11th century gold jewelry found in the Netherlands!
Average reading time — 2 minutes
A real treasure, which is of great importance for the state located in northwestern Europe, was presented on display at the National Museum of Antiquities in the Netherlands in March 2023. Gold jewelry of the 11th century and silver coins of the 13th century were showcased to the world.
The rare finding was discovered by treasure hunter and historian Lorenzo Ruijter near the town of Hoogwoud (the Netherlands). For a thorough study of the history of the discovery, the man provided the treasure to the National Museum of Antiquities in Leiden.

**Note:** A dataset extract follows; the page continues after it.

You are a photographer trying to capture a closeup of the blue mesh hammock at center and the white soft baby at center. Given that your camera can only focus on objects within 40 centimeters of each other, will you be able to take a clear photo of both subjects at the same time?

The jewels found consist of 4 gold drop earrings, 2 pieces of gold leaf and 39 silver coins dating back to the Middle Ages. Despite the time spent in the ground, all the jewelry remains in excellent quality and reveals a lot of new facts about the history of the North Holland region.
The discovered silver coins were minted in the 1240s. They depict the Count of Holland and Zeeland — William II of Holland. Yet the gold jewelry found was made several centuries earlier. Archaeologists are convinced that gold earrings were a family heirloom, which was passed down from generation to generation. Judging by the size and design features of the pendant, as well as the position of the ornament on one side, the decorations were attached to a headband or hood.
In the photo: 18K gold earring of the 11th century.
One of the earrings depicts a man’s face surrounded by sun rays. In this engraving, according to scientists, one can discern the image of the Unconquered Sun (Sol Invictus) — the deity of the solar cult established by the Roman emperor Aurelianin in the 3rd century. Annemarieke Willemsen, curator of the National Museum of Antiquities, notes the unusual combination of typically Byzantine features such as the crescent shape with the German filigree technique and engraving characteristic of Northern Dutch and Scandinavian items.
In the photo: the expert even admits that Jesus Christ is engraved on the image of the Sol Invictus.
The museum staff believes that the treasures found can significantly enrich our knowledge of the history of North Holland and West Friesland.